- WHAT IS REQUIRED
Transcribe every line of text in the items below, keeping each line as it appears. Leave out the pictures.

- DATA RECORDS
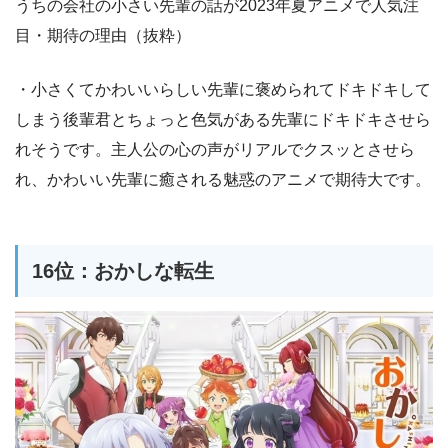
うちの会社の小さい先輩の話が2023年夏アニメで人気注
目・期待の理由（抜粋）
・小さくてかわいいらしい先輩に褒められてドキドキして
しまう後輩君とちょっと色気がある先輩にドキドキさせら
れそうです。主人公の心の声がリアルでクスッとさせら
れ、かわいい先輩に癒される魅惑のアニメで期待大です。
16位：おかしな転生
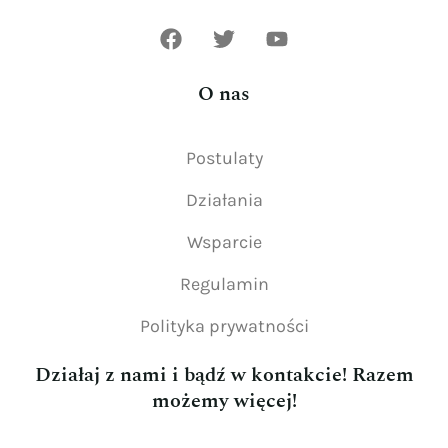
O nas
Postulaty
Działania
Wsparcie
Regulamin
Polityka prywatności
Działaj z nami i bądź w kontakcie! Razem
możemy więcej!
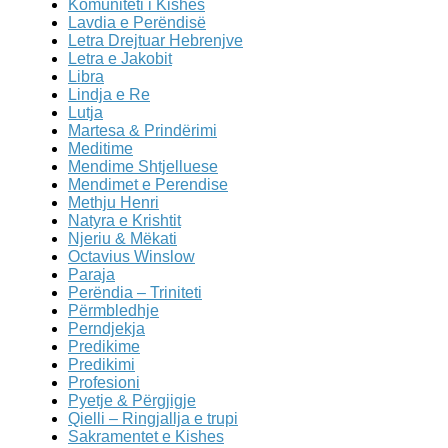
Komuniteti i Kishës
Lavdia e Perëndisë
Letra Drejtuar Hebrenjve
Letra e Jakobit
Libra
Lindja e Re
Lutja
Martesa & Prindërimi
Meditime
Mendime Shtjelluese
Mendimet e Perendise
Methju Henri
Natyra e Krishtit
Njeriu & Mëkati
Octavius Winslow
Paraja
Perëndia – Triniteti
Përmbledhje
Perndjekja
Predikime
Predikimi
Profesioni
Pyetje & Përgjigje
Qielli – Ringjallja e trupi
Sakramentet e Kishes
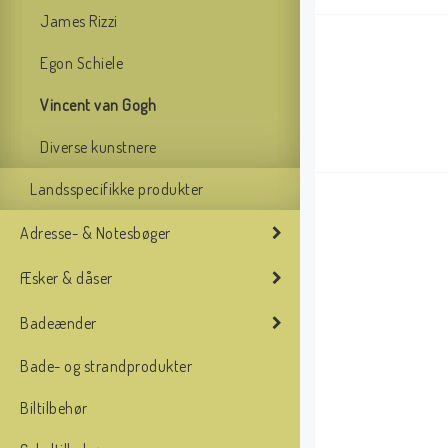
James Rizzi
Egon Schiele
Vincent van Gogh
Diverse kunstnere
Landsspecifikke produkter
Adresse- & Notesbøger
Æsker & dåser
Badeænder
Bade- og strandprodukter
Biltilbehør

- OUTPUT FOR THIS EXERCISE
うちの会社の小さい先輩の話が2023年夏アニメで人気注
目・期待の理由（抜粋）
・小さくてかわいいらしい先輩に褒められてドキドキして
しまう後輩君とちょっと色気がある先輩にドキドキさせら
れそうです。主人公の心の声がリアルでクスッとさせら
れ、かわいい先輩に癒される魅惑のアニメで期待大です。
16位：おかしな転生
O nas
Postulaty
Działania
Wsparcie
Regulamin
Polityka prywatności
Działaj z nami i bądź w kontakcie! Razem
możemy więcej!
Komuniteti i Kishës
Lavdia e Perëndisë
Letra Drejtuar Hebrenjve
Letra e Jakobit
Libra
Lindja e Re
Lutja
Martesa & Prindërimi
Meditime
Mendime Shtjelluese
Mendimet e Perendise
Methju Henri
Natyra e Krishtit
Njeriu & Mëkati
Octavius Winslow
Paraja
Perëndia – Triniteti
Përmbledhje
Perndjekja
Predikime
Predikimi
Profesioni
Pyetje & Përgjigje
Qielli – Ringjallja e trupi
Sakramentet e Kishes
James Rizzi
Egon Schiele
Vincent van Gogh
Diverse kunstnere
Landsspecifikke produkter
Adresse- & Notesbøger
Æsker & dåser
Badeænder
Bade- og strandprodukter
Biltilbehør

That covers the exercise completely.